Both species are especially common in the oak woodlands of Wales where two-fifths of the UK’s pied flycatcher population nests - in Yorkshire they are more localized.

Both are hole nesters and these can be hard to find in managed woodlands these days. But both take readily to nest boxes and many hundreds of these have been put up across the region to help them.

Perhaps one of the best known places to look for both species is in the ancient oak woods surrounding the Strid in Upper Wharfedale while redstarts are often reported along the newly emerged River Aire by birders on their way to the RSPB viewpoint at Malham Cove to watch the peregrine falcons there. The viewpoint is open every Saturday to Wednesday until July 30.

Sightings over Easter included a red-rumped swallow first seen over the Cut at Fairburn Ings on Sunday and still ranging over Village and Main Bays on the reserve the next day. There have been several of them, overshooting from southern Europe, across England this week.

Spoonbills were also at Fairburn Ings and the North Cave Wetlands, East Yorkshire. A male Western sub Alpine warbler, first caught and ringed at Spurn on April 7, reappeared on Sunday singing and calling along the canal and was still there the following day while an Iberian chiffchaff, the second at Spurn this spring and found by the same birder, was also along the canal.
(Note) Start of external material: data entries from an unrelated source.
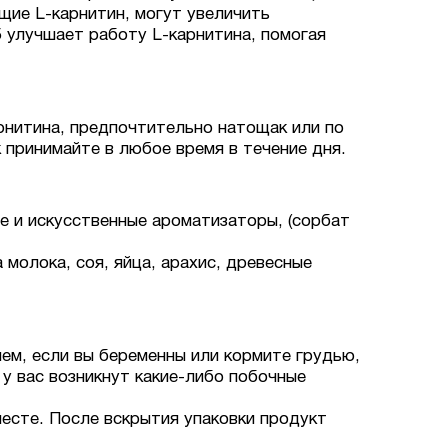
щие L-карнитин, могут увеличить
 улучшает работу L-карнитина, помогая
рнитина, предпочтительно натощак или по
 принимайте в любое время в течение дня.
е и искусственные ароматизаторы, (сорбат
молока, соя, яйца, арахис, древесные
ем, если вы беременны или кормите грудью,
 у вас возникнут какие-либо побочные
есте. После вскрытия упаковки продукт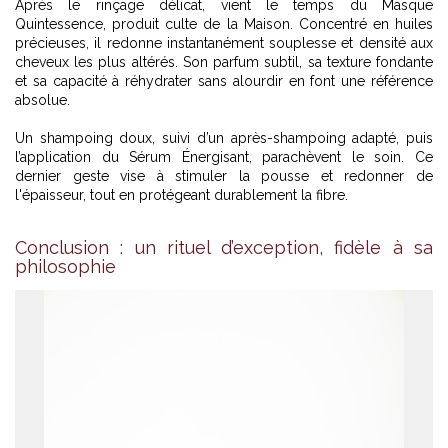
Après le rinçage délicat, vient le temps du Masque
Quintessence, produit culte de la Maison. Concentré en huiles
précieuses, il redonne instantanément souplesse et densité aux
cheveux les plus altérés. Son parfum subtil, sa texture fondante
et sa capacité à réhydrater sans alourdir en font une référence
absolue.
Un shampoing doux, suivi d’un après-shampoing adapté, puis
l’application du Sérum Énergisant, parachèvent le soin. Ce
dernier geste vise à stimuler la pousse et redonner de
l'épaisseur, tout en protégeant durablement la fibre.
Conclusion : un rituel d’exception, fidèle à sa
philosophie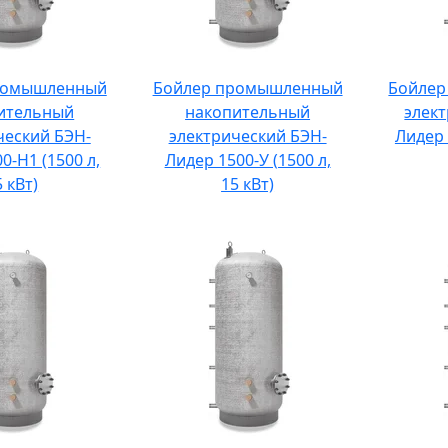
ромышленный
Бойлер промышленный
Бойле
ительный
накопительный
элек
ческий БЭН-
электрический БЭН-
Лидер 
0-Н1 (1500 л,
Лидер 1500-У (1500 л,
5 кВт)
15 кВт)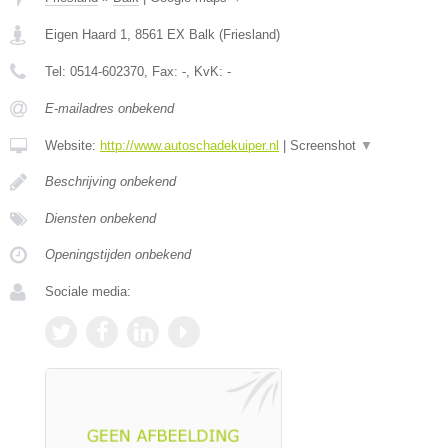
Eigen Haard 1
,
8561 EX
Balk
(
Friesland
)
Tel:
0514-602370
, Fax:
-
, KvK:
-
E-mailadres onbekend
Website:
http://www.autoschadekuiper.nl
|
Screenshot
▼
Beschrijving onbekend
Diensten onbekend
Openingstijden onbekend
Sociale media: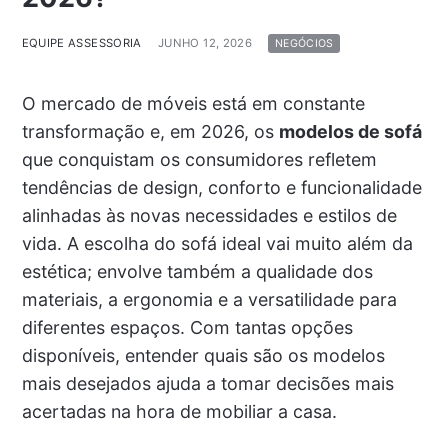
EQUIPE ASSESSORIA
JUNHO 12, 2026
NEGÓCIOS
O mercado de móveis está em constante
transformação e, em 2026, os
modelos de sofá
que conquistam os consumidores refletem
tendências de design, conforto e funcionalidade
alinhadas às novas necessidades e estilos de
vida. A escolha do sofá ideal vai muito além da
estética; envolve também a qualidade dos
materiais, a ergonomia e a versatilidade para
diferentes espaços. Com tantas opções
disponíveis, entender quais são os modelos
mais desejados ajuda a tomar decisões mais
acertadas na hora de mobiliar a casa.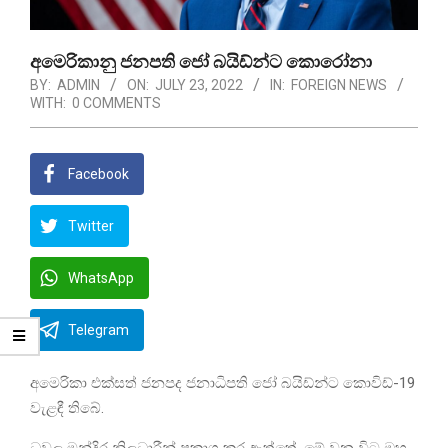
අමෙරිකානු ජනපති ජෝ බයිඩ්න්ට කොරෝනා
BY:
ADMIN
ON:
JULY 23, 2022
IN:
FOREIGN NEWS
WITH:
0 COMMENTS
Facebook
Twitter
WhatsApp
Telegram
අමෙරිකා එක්සත් ජනපද ජනාධිපති ජෝ බයිඩ්න්ට කොවිඩ්-19
වැළඳී තිබේ.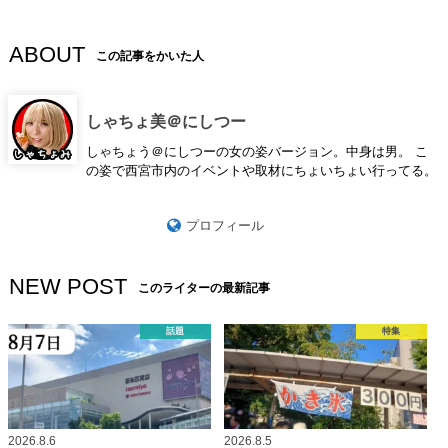
ABOUT
この記事をかいた人
しゃちょ美＠にしつー
しゃちょう＠にしつーの女の姿バージョン。中身は男。 こ
の姿で西宮市内のイベントや取材にちょいちょい行ってる。
プロフィール
NEW POST
このライターの最新記事
話題
特集
2026.8.6
2026.8.5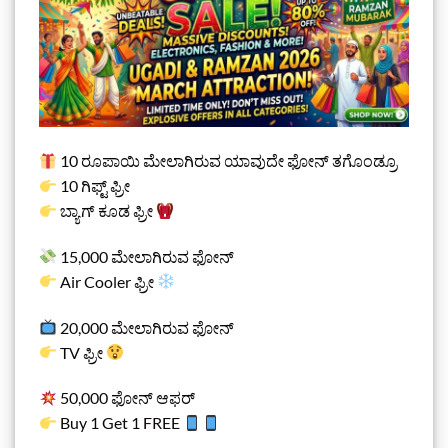
10 ರೂಪಾಯಿ ಮೇಲಾಗಿರುವ ಯಾವುದೇ ಫೋನ್ ತಗೊಂಡ್ರೂ
10 ಗಿಫ್ಟ್ ಫ್ರೀ
ಬ್ಯಾಗ್ ಕೂಡ ಫ್ರೀ
15,000 ಮೇಲಾಗಿರುವ ಫೋನ್
Air Cooler ಫ್ರೀ
20,000 ಮೇಲಾಗಿರುವ ಫೋನ್
TV ಫ್ರೀ
50,000 ಫೋನ್ ಆಫರ್
Buy 1 Get 1 FREE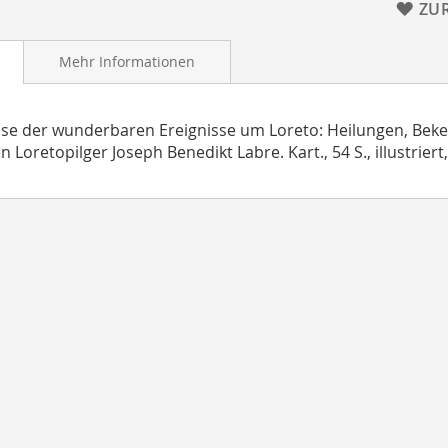
ZU
Mehr Informationen
se der wunderbaren Ereignisse um Loreto: Heilungen, Bek
 Loretopilger Joseph Benedikt Labre. Kart., 54 S., illustriert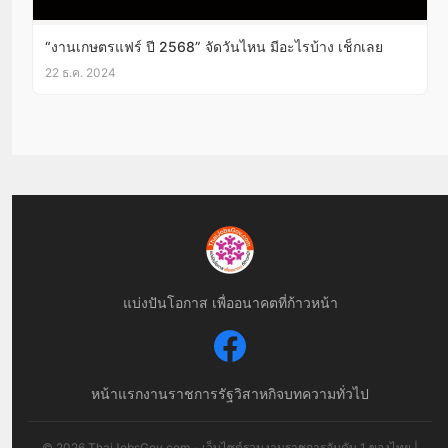
“งานเกษตรแฟร์ ปี 2568” จัดวันไหน มีอะไรบ้าง เช็กเลย
22 ธ.ค. 2024
แบ่งปันโอกาส เพื่ออนาคตที่ก้าวหน้า
หน้าแรก
งานราชการ
รัฐวิสาหกิจ
บทความทั่วไป
© 2026 ThaiJobsGov.com - เว็บไซต์รวมงานราชการอันดับ 1 ของไทย |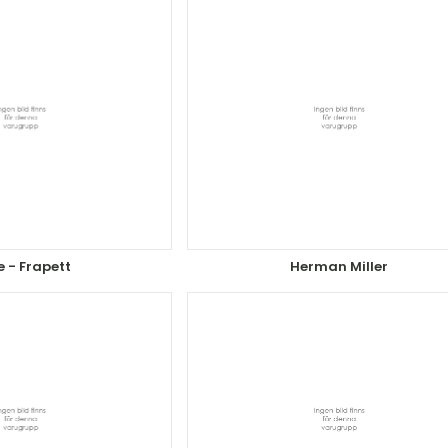
 - Frapett
Herman Miller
Other migrants included the first whinchats, whitethroats and lesser whitethroats, hobby, common sandpipers and Arctic terns, and more yellow and white wagtails. A curlew sandpiper was at North Cave.

A Bewick’s swan was present with 25 whooper swans at the St Aidan’s reserve, Leeds, this week. Will it continue with them back to Icelandic breeding grounds or somehow link up with other Bewick’s swans before they return to northern Siberia for the summer?